[EINGABEDATEN]
------------------------
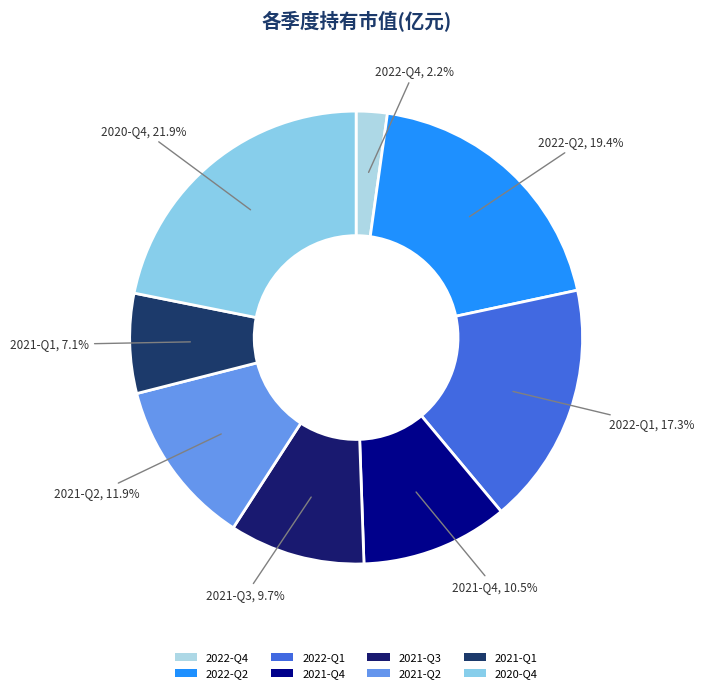

Is there any slice that represents more than half of the pie?

No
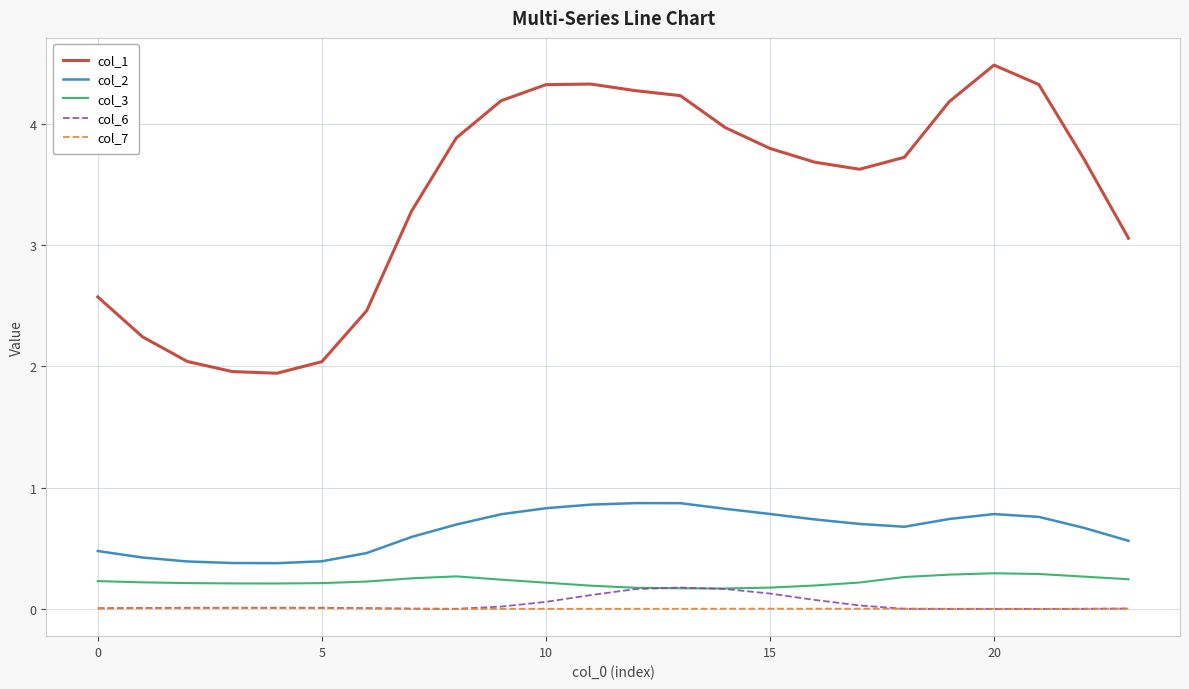

Which series has the largest range (max minus min)?

col_1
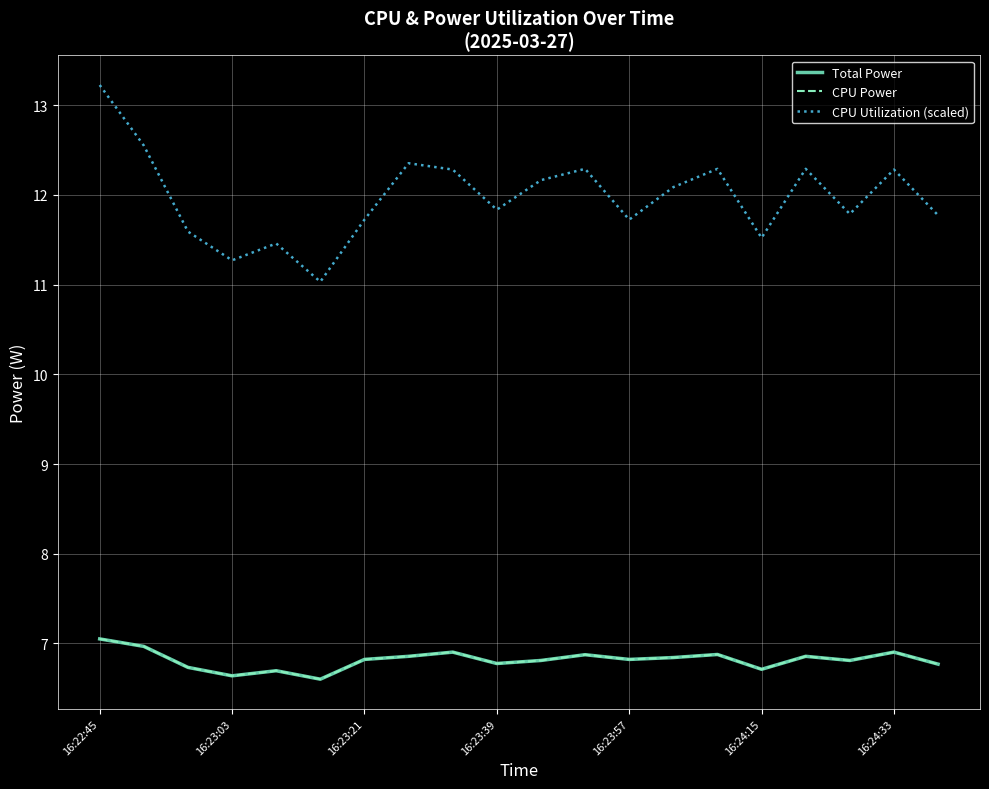

Does the chart display data point markers on the line(s)?

No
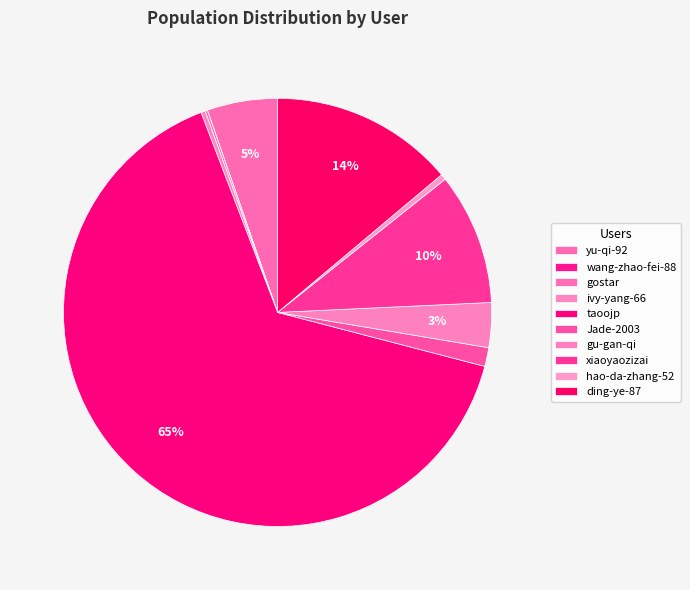

Count the number of slices in the pie.

10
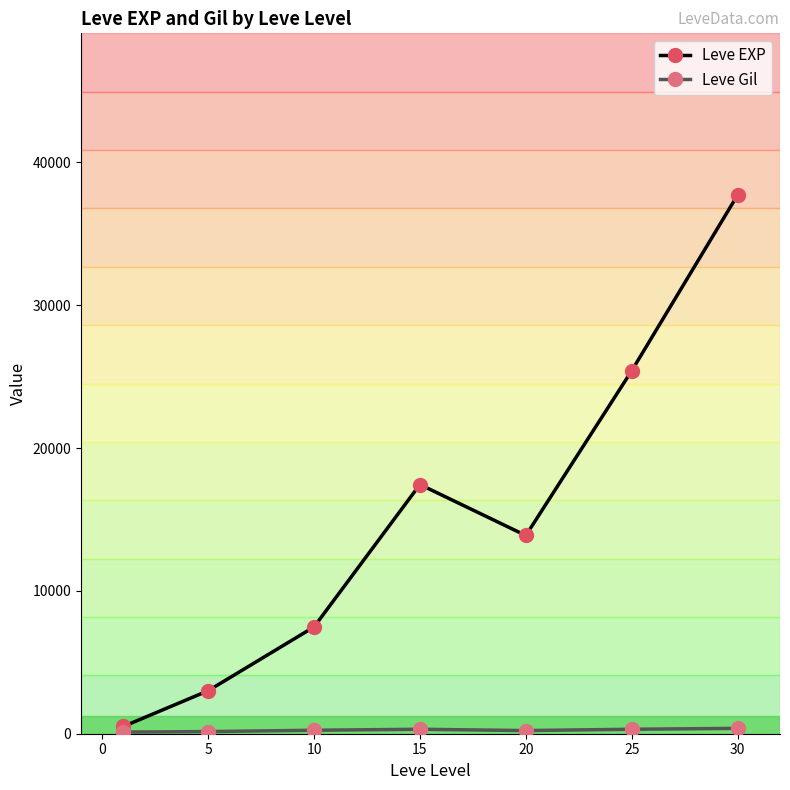

At how many categories does at least one series exceed 12280?

4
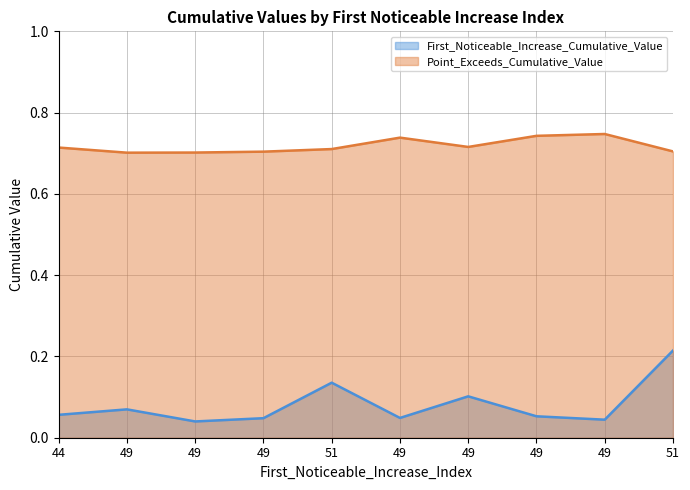

Reading left to right, list all the values displayed in this chart.

First_Noticeable_Increase_Cumulative_Value: 0.1	0.1	0.0	0.0	0.1	0.0	0.1	0.1	0.0	0.2
Point_Exceeds_Cumulative_Value: 0.7	0.7	0.7	0.7	0.7	0.7	0.7	0.7	0.7	0.7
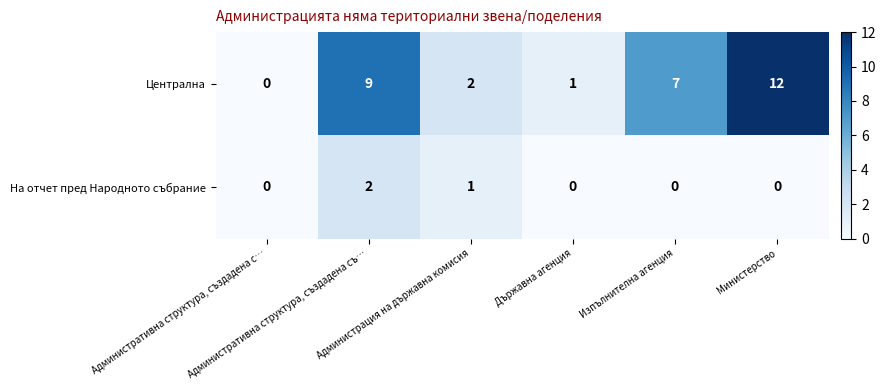

How many На отчет пред Народното събрание values are between 0 and 1?

5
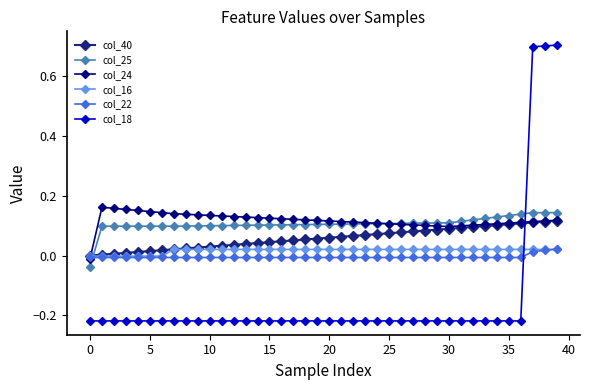

How many col_22 values are between 0 and 1?

3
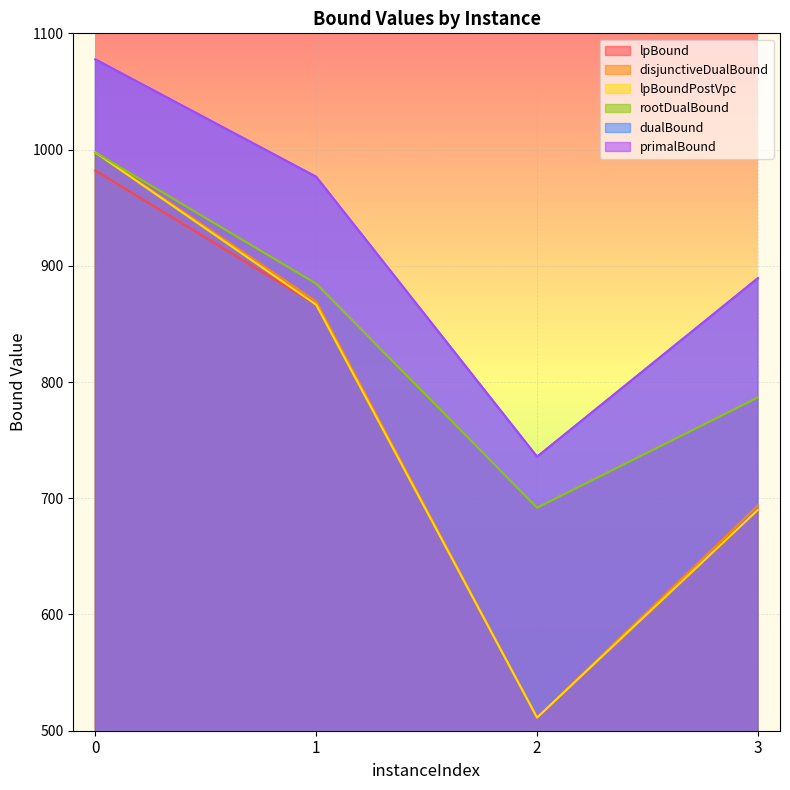

What is the sum of all lpBoundPostVpc values?

3065.3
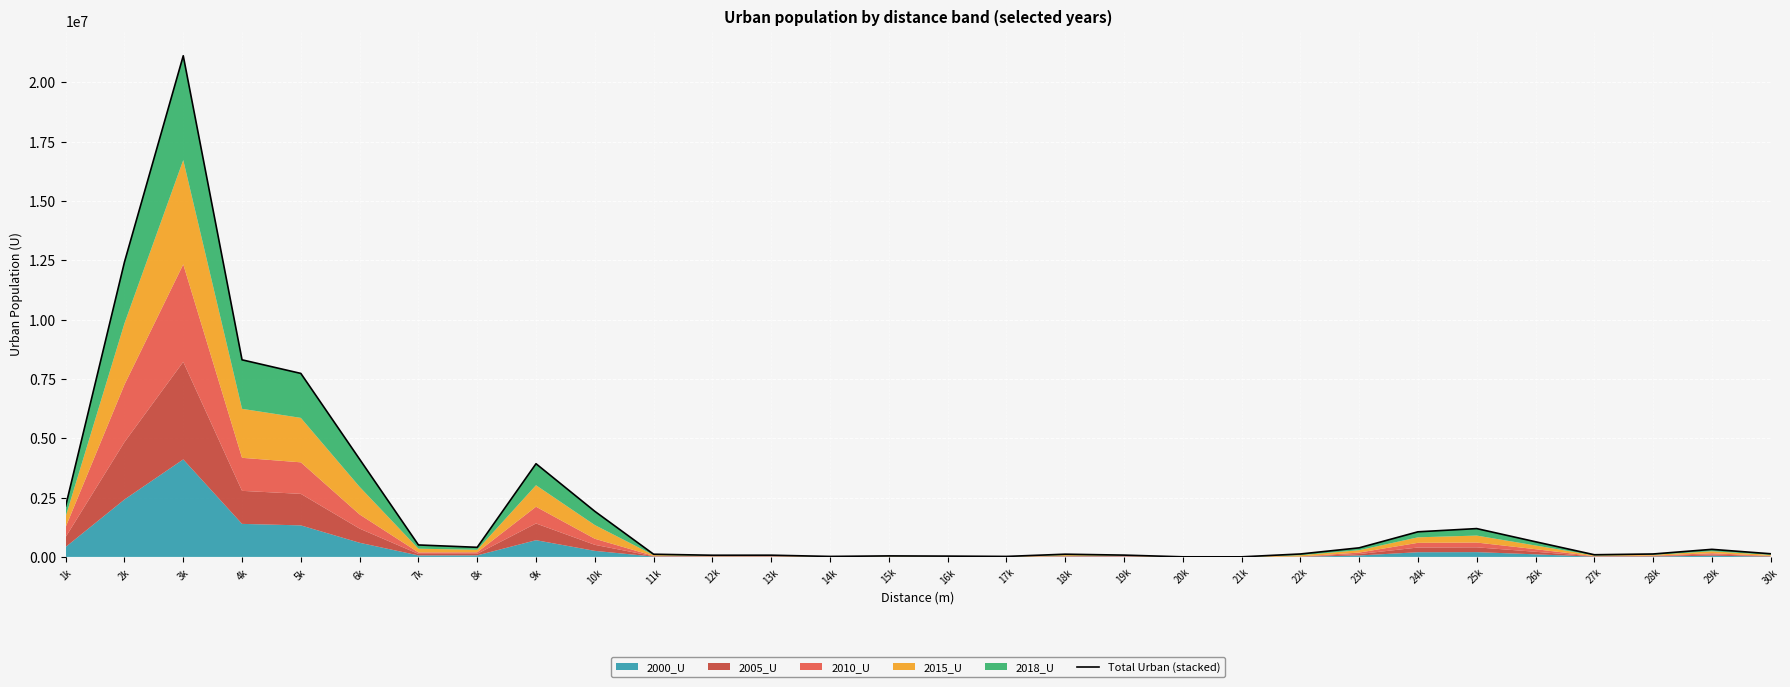

The chart shows a value of 2762469 at 4k. True or false?

False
------------------------
Gib sämtliche Einträge oben Zeile für Zeile wortgetreu wieder, lass dabei aber die Bilder weg.

[GELÖSTE AUFGABE]
Is there any slice that represents more than half of the pie?

No

Which series has the largest range (max minus min)?

col_1

Does the chart display data point markers on the line(s)?

No

Count the number of slices in the pie.

10

At how many categories does at least one series exceed 12280?

4

Reading left to right, list all the values displayed in this chart.

First_Noticeable_Increase_Cumulative_Value: 0.1	0.1	0.0	0.0	0.1	0.0	0.1	0.1	0.0	0.2
Point_Exceeds_Cumulative_Value: 0.7	0.7	0.7	0.7	0.7	0.7	0.7	0.7	0.7	0.7

How many На отчет пред Народното събрание values are between 0 and 1?

5

How many col_22 values are between 0 and 1?

3

What is the sum of all lpBoundPostVpc values?

3065.3

The chart shows a value of 2762469 at 4k. True or false?

False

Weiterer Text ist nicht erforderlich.